UF Study Shows Self-Perception Influences Athletic Performance

September 22, 1998

GAINESVILLE — When it comes to coaching, the pep talk is better than the locker room tirade, University of Florida researchers have found in a new study.

In a project that applied methods previously used only in classroom settings, a team headed by Professor Robert Singer found that changing people’s attributions, or how they think about themselves, influenced their performance in sports tasks they sought to learn.

“How we think about how we will do and how we’ve just done can very much affect our persistence, our attitudes and our achievements,” said Singer, chair of UF’s department of exercise and sport sciences. “It’s not only a belief in what you can do, it’s also an understanding of thinking more objectively.”

The technique is known as attribution training, which involves using people’s self-perceptions and the extent to which they feel they can control their own behavior to help them succeed at various tasks. Those who believe they can control and change how they feel about themselves are said to have constructive attributions.

Singer and UF colleague Iris Orbach divided 35 college-age beginning tennis players into three groups, each of which was given different instructions regarding personal failure. The first was told they could control their attributions and effort and could change their performance. The second was told their failures were due to a lack of innate ability. The third group was told nothing.

In four trials, the first group scored consistently better in performance, expectation, success perception and emotional control, Singer said.
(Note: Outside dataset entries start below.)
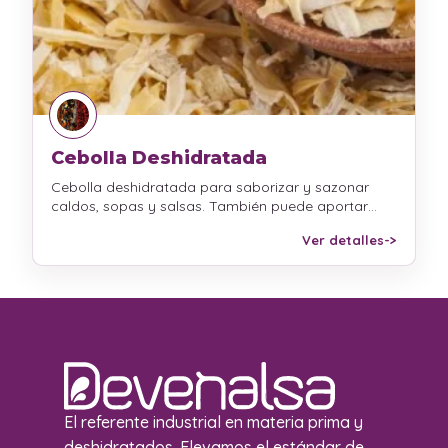
Cebolla Deshidratada
Cebolla deshidratada para saborizar y sazonar
caldos, sopas y salsas. También puede aportar…
Ver detalles
->
El referente industrial en materia prima y
deshidratados. Elevamos el estándar de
For example, on a test to measure feelings of personal control over behavior, the first group scored twice as high as the control group, while the second group scored below the control group.

In a related study in 1997 that focused on basketball time trials, the first group improved their final time between the first and fourth trials more than twice as much as the control group and more than nine times as much as the second group did.

“When it comes down to it, the primary thing is that you really have to understand what helps you to achieve and what’s under your control,” Singer said. “What has been observed is that those individuals who tend to have more constructive attributions tend to persist longer and tend to achieve more than those who do not have constructive attributions.”

Most studies associated with attribution training techniques have been conducted in the area of education, with the goal of raising the standards for children who are underachievers in the classroom. Singer and Orbach were among the first in the world to apply the techniques to sports.

“Why not try this in a sports setting?” Singer said. “The typical design is to train one group with an attributional orientation that reflects that if you try harder and you try smarter, you’ll have a greater chance of doing well. You’ll learn the skills better and think better things will happen.”

Although it is a common perception that believing in yourself can lead you to success, Singer said his study could have a significant impact on the way people teach and learn athletic activities.

“A lot of times in sports, there’s a negative attitude and a lot of criticism that goes on,” he said. “Probably many athletes and coaches don’t realize the significance of what we’re talking about and the relevance of how people think … I believe that if there’s a better understanding by coaches as to the kind of feedback they give to athletes and how stuff is delivered to them, it could make a difference.”